This information was published in 1966 in An Encyclopaedia of New Zealand, edited by A. H. McLintock. It has not been corrected and will not be updated.

Up-to-date information can be found elsewhere in Te Ara.



Provincial and National Police Forces

The first rules and regulations governing the police in New Zealand were issued in 1852 and included a summary of the principal duties of the Constabulary prescribed by British law. When provincial councils were formed in 1853, provincial police forces were set up in Auckland, Wellington, and Canterbury, and, later, in Otago.

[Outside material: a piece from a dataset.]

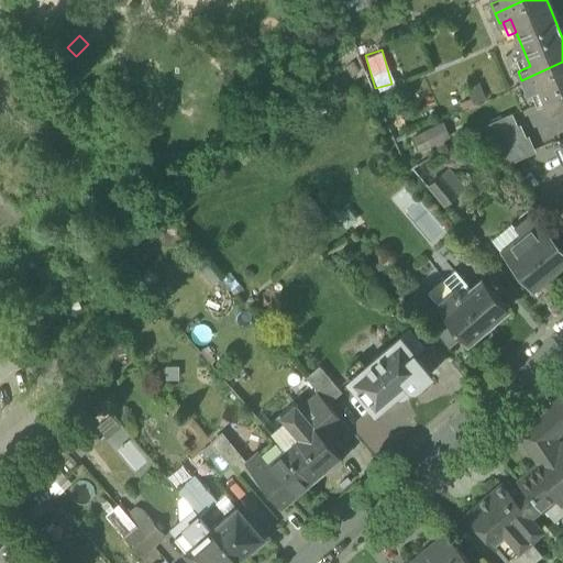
[(517,56),(522,69),(530,66),(525,53),(517,56)]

The new colony kept its house in order fairly well, especially in the towns. In 1857, according to a newspaper, “Wellington and Auckland each have a smart police force of about 20 men…. theft and violence are particularly rare”. Police duty consisted of keeping the peace among “tipsy sailors, sawyers and bush settlers” and “occasionally capturing and incarcerating them”. When the gold rushes occurred in the early sixties the police on the goldfields often had a hard time keeping the peace. Many crimes of violence and theft were committed. Among those who came seeking their fortunes were desperadoes, some escaped criminals from Australia. In certain provinces, notably Otago, a strong police force had to be created and in this respect St. John Branigan gave outstanding service.

It was not until 1886, when Parliament passed the Police Force Act, that New Zealand had a national civil police force. In New Zealand's first 46 years police work had always been a part of other duties; in the Armed Constabulary the New Zealand military forces and the police have a common national origin. From this time onwards policemen were unarmed and carried out their duties in a community which respected the law. The use of firearms, except in grave emergencies, was neither desired by the Force nor considered necessary to keep order.